-- Opening Marker --
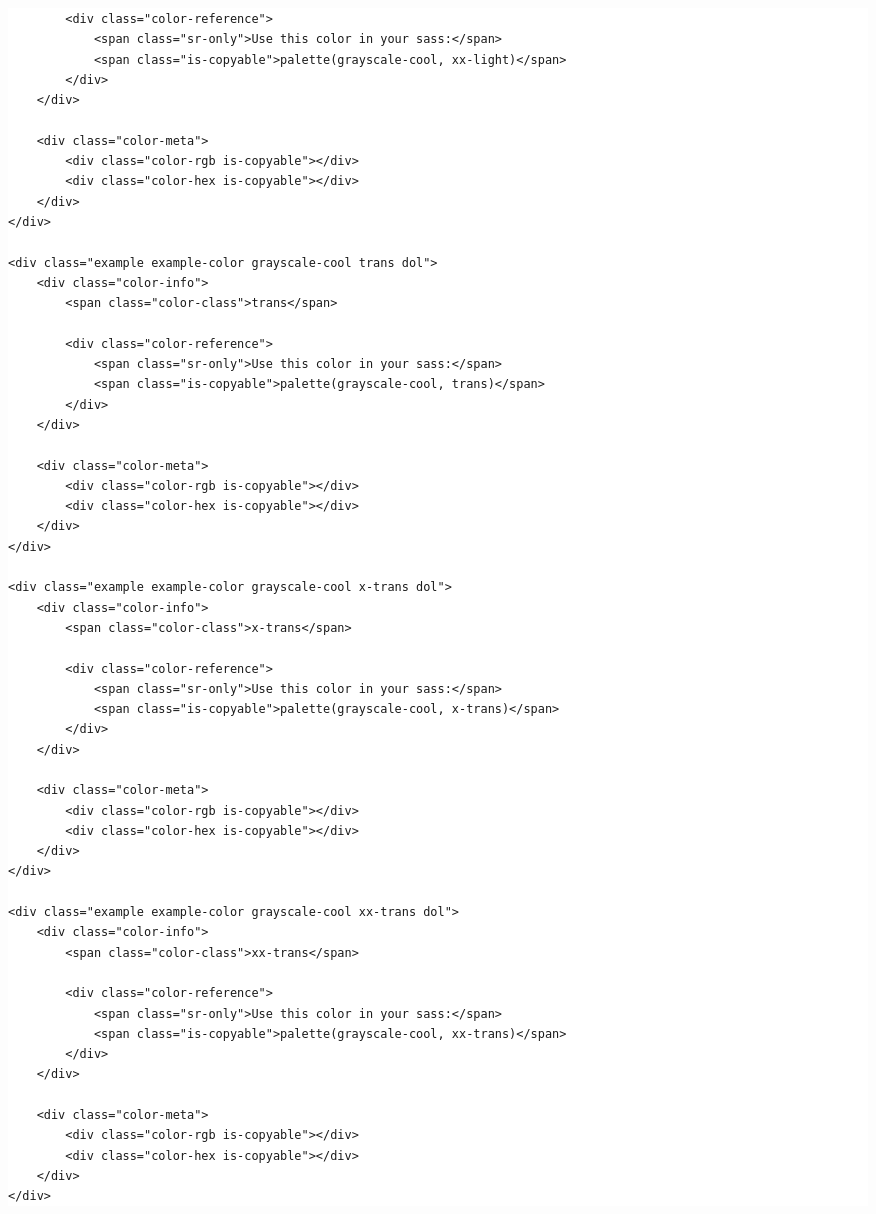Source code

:             <div class="color-reference">
                <span class="sr-only">Use this color in your sass:</span>
                <span class="is-copyable">palette(grayscale-cool, xx-light)</span>
            </div>
        </div>

        <div class="color-meta">
            <div class="color-rgb is-copyable"></div>
            <div class="color-hex is-copyable"></div>
        </div>
    </div>

    <div class="example example-color grayscale-cool trans dol">
        <div class="color-info">
            <span class="color-class">trans</span>

            <div class="color-reference">
                <span class="sr-only">Use this color in your sass:</span>
                <span class="is-copyable">palette(grayscale-cool, trans)</span>
            </div>
        </div>

        <div class="color-meta">
            <div class="color-rgb is-copyable"></div>
            <div class="color-hex is-copyable"></div>
        </div>
    </div>

    <div class="example example-color grayscale-cool x-trans dol">
        <div class="color-info">
            <span class="color-class">x-trans</span>

            <div class="color-reference">
                <span class="sr-only">Use this color in your sass:</span>
                <span class="is-copyable">palette(grayscale-cool, x-trans)</span>
            </div>
        </div>

        <div class="color-meta">
            <div class="color-rgb is-copyable"></div>
            <div class="color-hex is-copyable"></div>
        </div>
    </div>

    <div class="example example-color grayscale-cool xx-trans dol">
        <div class="color-info">
            <span class="color-class">xx-trans</span>

            <div class="color-reference">
                <span class="sr-only">Use this color in your sass:</span>
                <span class="is-copyable">palette(grayscale-cool, xx-trans)</span>
            </div>
        </div>

        <div class="color-meta">
            <div class="color-rgb is-copyable"></div>
            <div class="color-hex is-copyable"></div>
        </div>
    </div>
</div>
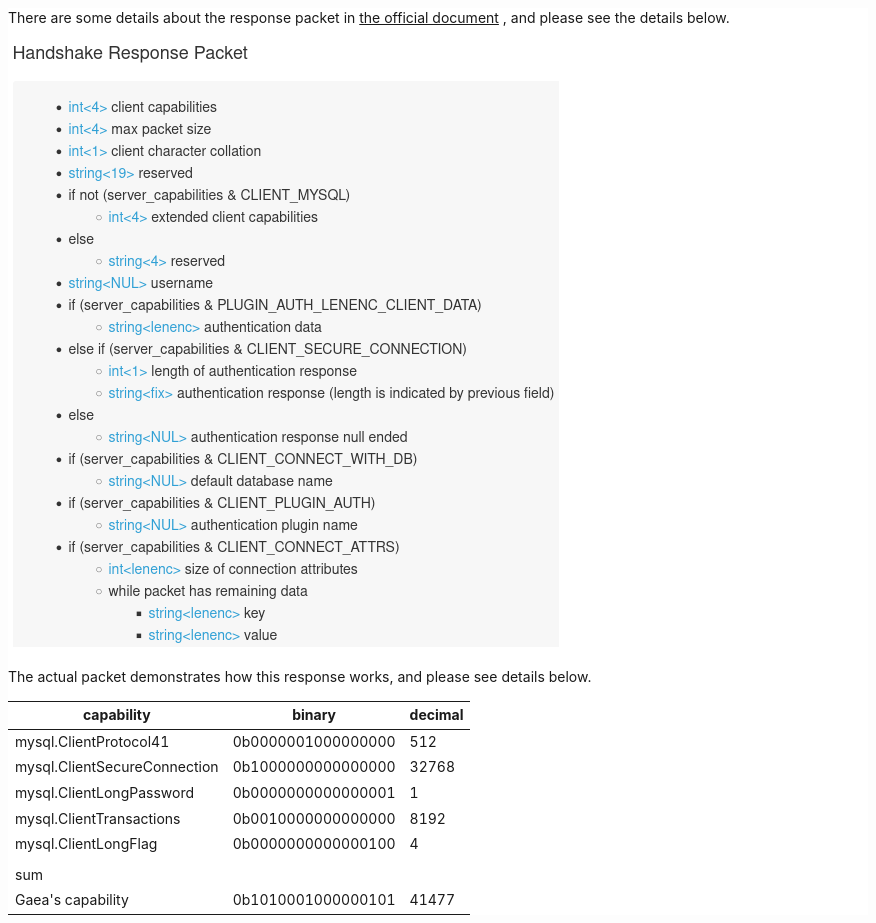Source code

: There are some details about the response packet in [the official document](https://mariadb.com/kb/en/connection/) , and please see the details below.

<img src="./assets/image-20220318083633693.png" alt="image-20220318083633693" style="zoom:100%;" /> 

The actual packet demonstrates how this response works, and please see details below.

| capability                   | binary             | decimal |
| ---------------------------- | ------------------ | ------- |
| mysql.ClientProtocol41       | 0b0000001000000000 | 512     |
| mysql.ClientSecureConnection | 0b1000000000000000 | 32768   |
| mysql.ClientLongPassword     | 0b0000000000000001 | 1       |
| mysql.ClientTransactions     | 0b0010000000000000 | 8192    |
| mysql.ClientLongFlag         | 0b0000000000000100 | 4       |
|                              |                    |         |
| sum                          |                    |         |
| Gaea's capability            | 0b1010001000000101 | 41477   |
-- Closing Marker --
§ WHAT NEEDS TO BE DONE: All of the data should be returned word for word, with each picture left out.

§ EXERCISE ANSWER:
Source code

:             <div class="color-reference">
                <span class="sr-only">Use this color in your sass:</span>
                <span class="is-copyable">palette(grayscale-cool, xx-light)</span>
            </div>
        </div>

        <div class="color-meta">
            <div class="color-rgb is-copyable"></div>
            <div class="color-hex is-copyable"></div>
        </div>
    </div>

    <div class="example example-color grayscale-cool trans dol">
        <div class="color-info">
            <span class="color-class">trans</span>

            <div class="color-reference">
                <span class="sr-only">Use this color in your sass:</span>
                <span class="is-copyable">palette(grayscale-cool, trans)</span>
            </div>
        </div>

        <div class="color-meta">
            <div class="color-rgb is-copyable"></div>
            <div class="color-hex is-copyable"></div>
        </div>
    </div>

    <div class="example example-color grayscale-cool x-trans dol">
        <div class="color-info">
            <span class="color-class">x-trans</span>

            <div class="color-reference">
                <span class="sr-only">Use this color in your sass:</span>
                <span class="is-copyable">palette(grayscale-cool, x-trans)</span>
            </div>
        </div>

        <div class="color-meta">
            <div class="color-rgb is-copyable"></div>
            <div class="color-hex is-copyable"></div>
        </div>
    </div>

    <div class="example example-color grayscale-cool xx-trans dol">
        <div class="color-info">
            <span class="color-class">xx-trans</span>

            <div class="color-reference">
                <span class="sr-only">Use this color in your sass:</span>
                <span class="is-copyable">palette(grayscale-cool, xx-trans)</span>
            </div>
        </div>

        <div class="color-meta">
            <div class="color-rgb is-copyable"></div>
            <div class="color-hex is-copyable"></div>
        </div>
    </div>
</div>
Source code

: There are some details about the response packet in [the official document](https://mariadb.com/kb/en/connection/) , and please see the details below.

<img src="./assets/image-20220318083633693.png" alt="image-20220318083633693" style="zoom:100%;" /> 

The actual packet demonstrates how this response works, and please see details below.

| capability                   | binary             | decimal |
| ---------------------------- | ------------------ | ------- |
| mysql.ClientProtocol41       | 0b0000001000000000 | 512     |
| mysql.ClientSecureConnection | 0b1000000000000000 | 32768   |
| mysql.ClientLongPassword     | 0b0000000000000001 | 1       |
| mysql.ClientTransactions     | 0b0010000000000000 | 8192    |
| mysql.ClientLongFlag         | 0b0000000000000100 | 4       |
|                              |                    |         |
| sum                          |                    |         |
| Gaea's capability            | 0b1010001000000101 | 41477   |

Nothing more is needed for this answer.